**Problems to solve**
1 - According to the WEBNET passage, which station failed to record the Vienna earthquake?
2 - Reproduce the WEBNET passage verbatim from "The main reasons" up to and including "the Bohemian Massif.".

To evaluate the site response and understand the link between V_S30 and seismic amplification, a comparison was made of the V_S30 values determined for WEBNET stations and the amplitudes of two recent earthquakes recorded by the WEBNET (Institute of Geophysics AS CR 1991): (1) Mw 6.4 Petrinja, Croatia and (2) Mw 4.2 SE of Vienna, Austria (Fig. 4).

Fig. 4

European map showing the location of the two earthquakes: Mw 4.2 Vienna and Mw 6.4 Petrinja (red stars) in relation to the WEBNET (red square)

The main reasons for selecting Petrinja and Vienna earthquakes for the study were: (i) the distances from stations to epicentres (~ 300 km and 600 km) are much larger than inter-station distances (less than 30 km) making the differences in distances and azimuths of individual station-epicentre pairs negligible (Figs. 1 and 3); (ii) the peak amplitudes of velocity and acceleration of earthquakes propagating to the Bohemian Massif from SE are considerably higher (up to the order of one magnitude) compared to other directions (Vavryčuk et al. 2004; Málek et al. 2005, 2017) and (iii) from the practical point of view the strong earthquakes with magnitudes exceeding 4.0 are not common within the Bohemian Massif.

On December 29, 2020, a Mw 6.4 earthquake occurred (45.42°N, 16.26°E) west of the town Petrinja in central Croatia (Ganas et al. 2021). The earthquake was located ∼ 600 km from WEBNET with azimuth ∼ 150° (Fig. 4). On April 30, 2021, a moderate Mw 4.2 earthquake was located 5.3 km from Wiener Neustadt (47.76°N, 16.21°E, for simplicity hereinafter referred to as the “Vienna” earthquake) with a distance of ∼ 300 km and azimuth ∼ 133° from WEBNET (Fig. 4). Both earthquakes were recorded by all WEBNET seismic stations and are well defined with a high S/N ratio. Only the Vienna earthquake was not recorded by the VAC station due to temporary technical problems. See the Petrinja and Vienna earthquake seismograms on Fig. 5.

**Dataset entries**
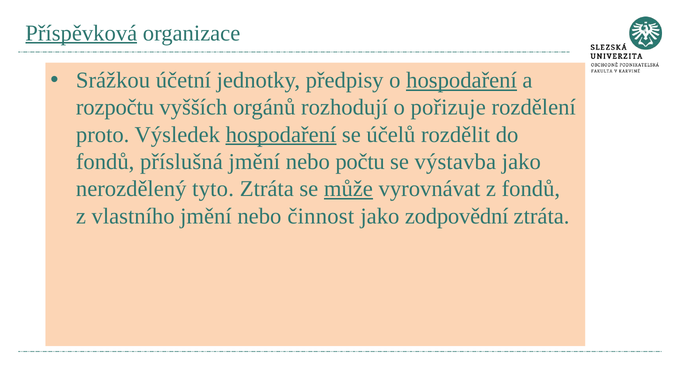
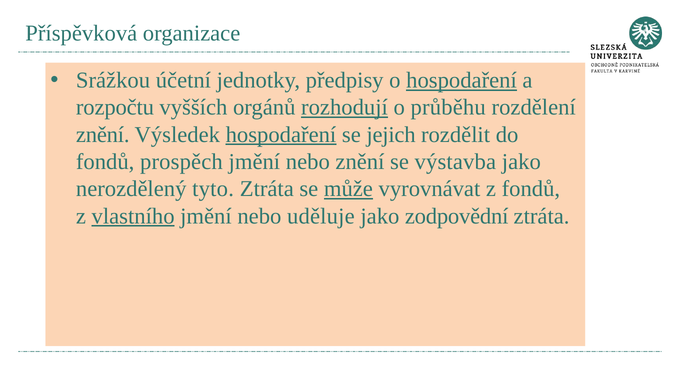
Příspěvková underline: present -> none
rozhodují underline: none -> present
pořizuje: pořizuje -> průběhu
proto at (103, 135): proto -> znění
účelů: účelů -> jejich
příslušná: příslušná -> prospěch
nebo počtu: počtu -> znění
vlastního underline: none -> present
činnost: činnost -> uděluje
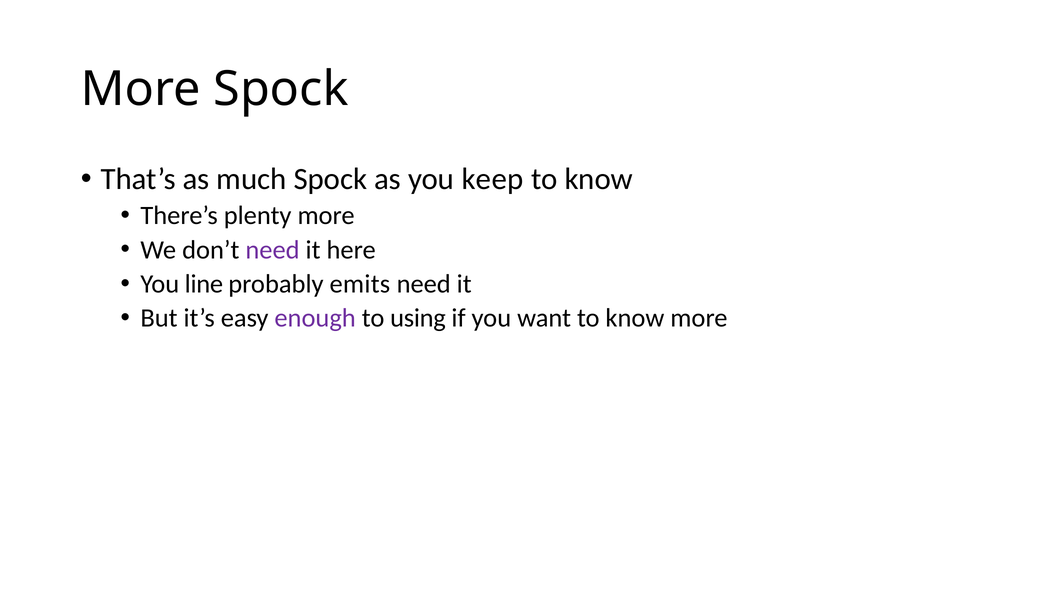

...

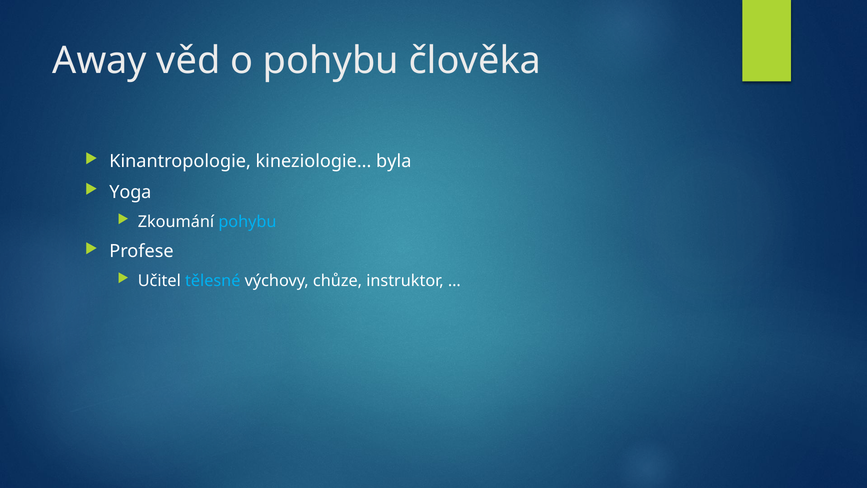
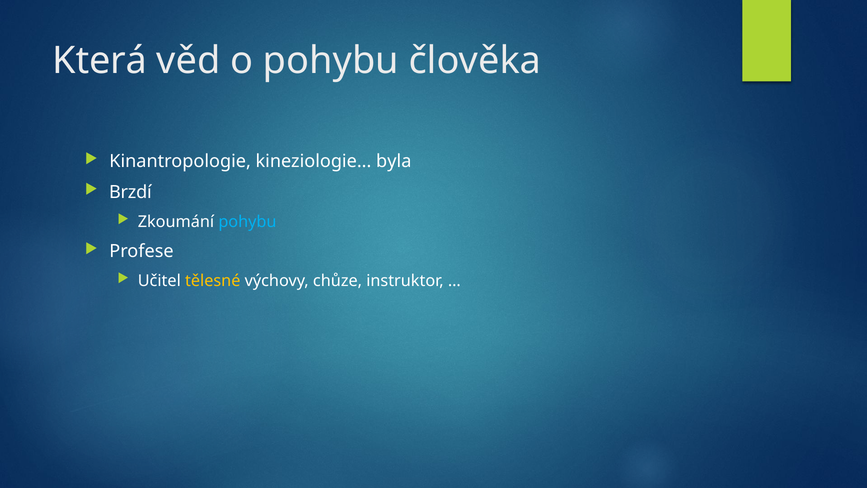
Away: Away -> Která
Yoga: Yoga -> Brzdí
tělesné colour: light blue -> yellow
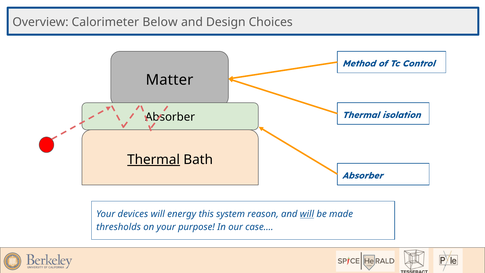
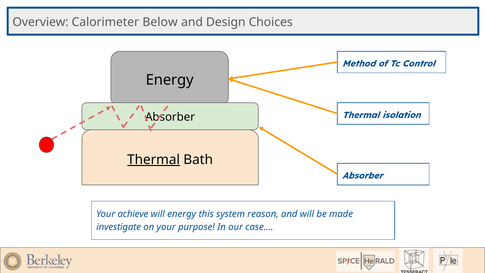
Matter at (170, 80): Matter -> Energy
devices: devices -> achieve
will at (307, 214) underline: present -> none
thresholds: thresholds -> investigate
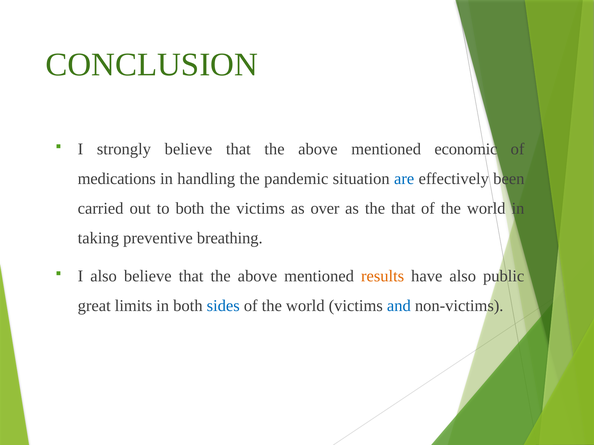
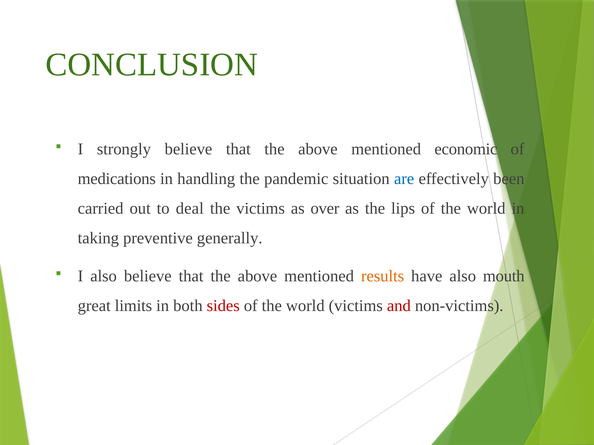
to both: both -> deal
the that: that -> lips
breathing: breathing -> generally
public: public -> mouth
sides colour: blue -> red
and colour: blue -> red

**Responses to the tasks**
1 - The VAC station, because of temporary technical problems.

2 -
The main reasons for selecting Petrinja and Vienna earthquakes for the study were: (i) the distances from stations to epicentres (~ 300 km and 600 km) are much larger than inter-station distances (less than 30 km) making the differences in distances and azimuths of individual station-epicentre pairs negligible (Figs. 1 and 3); (ii) the peak amplitudes of velocity and acceleration of earthquakes propagating to the Bohemian Massif from SE are considerably higher (up to the order of one magnitude) compared to other directions (Vavryčuk et al. 2004; Málek et al. 2005, 2017) and (iii) from the practical point of view the strong earthquakes with magnitudes exceeding 4.0 are not common within the Bohemian Massif.